__Prompt__. Find the word "stability" in the records below. List each line containing it.

__The data__.

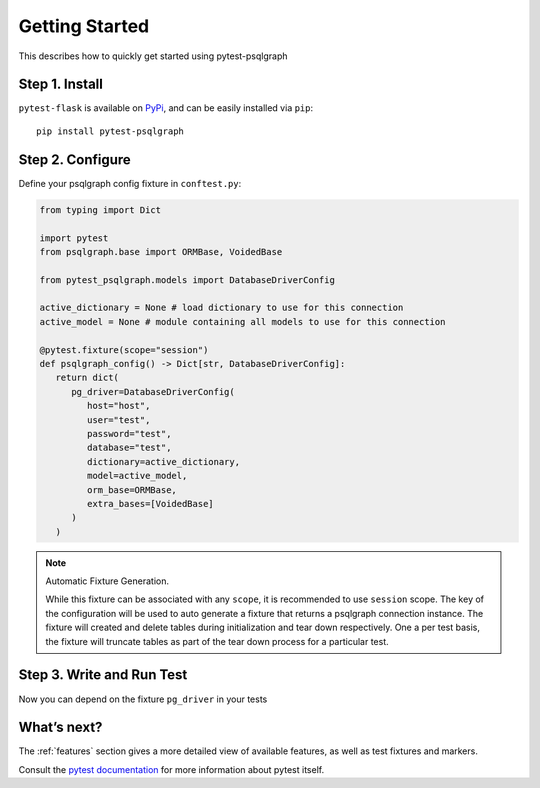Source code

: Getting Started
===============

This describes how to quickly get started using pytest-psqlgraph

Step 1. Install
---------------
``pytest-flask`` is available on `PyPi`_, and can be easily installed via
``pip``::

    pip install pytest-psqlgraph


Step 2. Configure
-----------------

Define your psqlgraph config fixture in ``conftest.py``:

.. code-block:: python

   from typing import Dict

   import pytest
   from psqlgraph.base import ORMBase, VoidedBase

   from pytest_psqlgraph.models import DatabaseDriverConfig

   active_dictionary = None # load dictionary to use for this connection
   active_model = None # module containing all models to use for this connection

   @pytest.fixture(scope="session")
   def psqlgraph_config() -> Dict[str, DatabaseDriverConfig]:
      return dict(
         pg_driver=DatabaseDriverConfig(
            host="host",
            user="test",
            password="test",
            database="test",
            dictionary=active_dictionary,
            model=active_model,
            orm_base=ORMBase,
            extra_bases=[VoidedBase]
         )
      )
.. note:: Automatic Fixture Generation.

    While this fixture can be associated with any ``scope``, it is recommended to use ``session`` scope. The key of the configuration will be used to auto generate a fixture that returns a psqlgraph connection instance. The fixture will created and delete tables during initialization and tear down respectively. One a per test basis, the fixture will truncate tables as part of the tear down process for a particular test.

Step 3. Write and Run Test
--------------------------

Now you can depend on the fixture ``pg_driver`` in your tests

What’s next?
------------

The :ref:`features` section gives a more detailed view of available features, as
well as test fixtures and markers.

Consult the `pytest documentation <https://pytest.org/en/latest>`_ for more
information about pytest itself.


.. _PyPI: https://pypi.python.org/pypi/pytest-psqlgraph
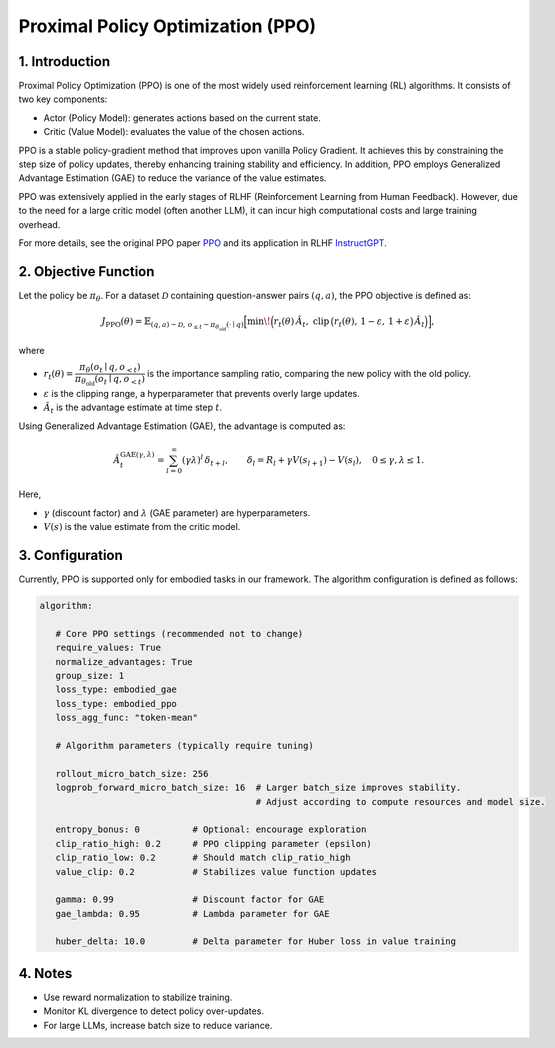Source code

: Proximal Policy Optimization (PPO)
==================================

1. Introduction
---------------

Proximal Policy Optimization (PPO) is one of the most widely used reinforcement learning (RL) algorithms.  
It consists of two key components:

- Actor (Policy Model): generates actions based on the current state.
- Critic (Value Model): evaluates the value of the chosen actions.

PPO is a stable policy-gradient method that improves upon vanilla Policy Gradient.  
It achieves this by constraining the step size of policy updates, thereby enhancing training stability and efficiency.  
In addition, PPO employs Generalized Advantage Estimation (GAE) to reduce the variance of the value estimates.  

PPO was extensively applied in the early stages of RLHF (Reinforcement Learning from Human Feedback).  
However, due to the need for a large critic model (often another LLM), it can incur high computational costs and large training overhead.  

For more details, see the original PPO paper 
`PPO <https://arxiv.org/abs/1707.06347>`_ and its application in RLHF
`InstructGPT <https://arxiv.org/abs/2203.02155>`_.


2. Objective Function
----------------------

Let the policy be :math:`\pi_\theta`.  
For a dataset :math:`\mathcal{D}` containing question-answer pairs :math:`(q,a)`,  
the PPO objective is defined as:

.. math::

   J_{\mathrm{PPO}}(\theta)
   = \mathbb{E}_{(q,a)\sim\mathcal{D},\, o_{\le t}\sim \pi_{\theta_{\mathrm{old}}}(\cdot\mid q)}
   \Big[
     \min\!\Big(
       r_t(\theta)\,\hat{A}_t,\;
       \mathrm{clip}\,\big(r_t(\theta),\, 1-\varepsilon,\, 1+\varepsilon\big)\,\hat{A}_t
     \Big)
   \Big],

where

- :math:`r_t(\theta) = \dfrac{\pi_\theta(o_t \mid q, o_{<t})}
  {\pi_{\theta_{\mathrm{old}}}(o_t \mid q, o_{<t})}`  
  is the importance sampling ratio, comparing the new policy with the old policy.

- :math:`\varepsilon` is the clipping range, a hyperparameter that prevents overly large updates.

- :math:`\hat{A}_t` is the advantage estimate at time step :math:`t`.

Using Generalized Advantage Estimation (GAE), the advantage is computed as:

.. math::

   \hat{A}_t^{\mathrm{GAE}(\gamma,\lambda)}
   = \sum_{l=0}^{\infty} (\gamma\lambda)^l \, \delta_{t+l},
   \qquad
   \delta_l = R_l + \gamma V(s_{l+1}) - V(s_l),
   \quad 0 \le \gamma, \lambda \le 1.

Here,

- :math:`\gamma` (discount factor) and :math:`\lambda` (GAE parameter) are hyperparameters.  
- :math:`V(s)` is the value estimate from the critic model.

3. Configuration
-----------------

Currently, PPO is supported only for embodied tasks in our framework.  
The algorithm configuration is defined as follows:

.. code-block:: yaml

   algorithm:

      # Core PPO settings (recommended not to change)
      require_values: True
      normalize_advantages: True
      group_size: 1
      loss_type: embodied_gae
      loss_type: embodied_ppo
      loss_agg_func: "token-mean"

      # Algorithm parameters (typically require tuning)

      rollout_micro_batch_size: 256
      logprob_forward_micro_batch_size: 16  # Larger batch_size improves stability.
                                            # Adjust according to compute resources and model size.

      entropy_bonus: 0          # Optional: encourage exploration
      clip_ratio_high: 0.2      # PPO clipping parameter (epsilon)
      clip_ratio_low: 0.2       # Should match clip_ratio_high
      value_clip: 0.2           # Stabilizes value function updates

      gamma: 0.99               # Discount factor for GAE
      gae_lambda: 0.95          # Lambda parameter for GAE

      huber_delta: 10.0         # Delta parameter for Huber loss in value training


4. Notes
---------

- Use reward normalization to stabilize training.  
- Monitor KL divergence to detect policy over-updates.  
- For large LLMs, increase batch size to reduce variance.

__Response below__.
It achieves this by constraining the step size of policy updates, thereby enhancing training stability and efficiency.  
      logprob_forward_micro_batch_size: 16  # Larger batch_size improves stability.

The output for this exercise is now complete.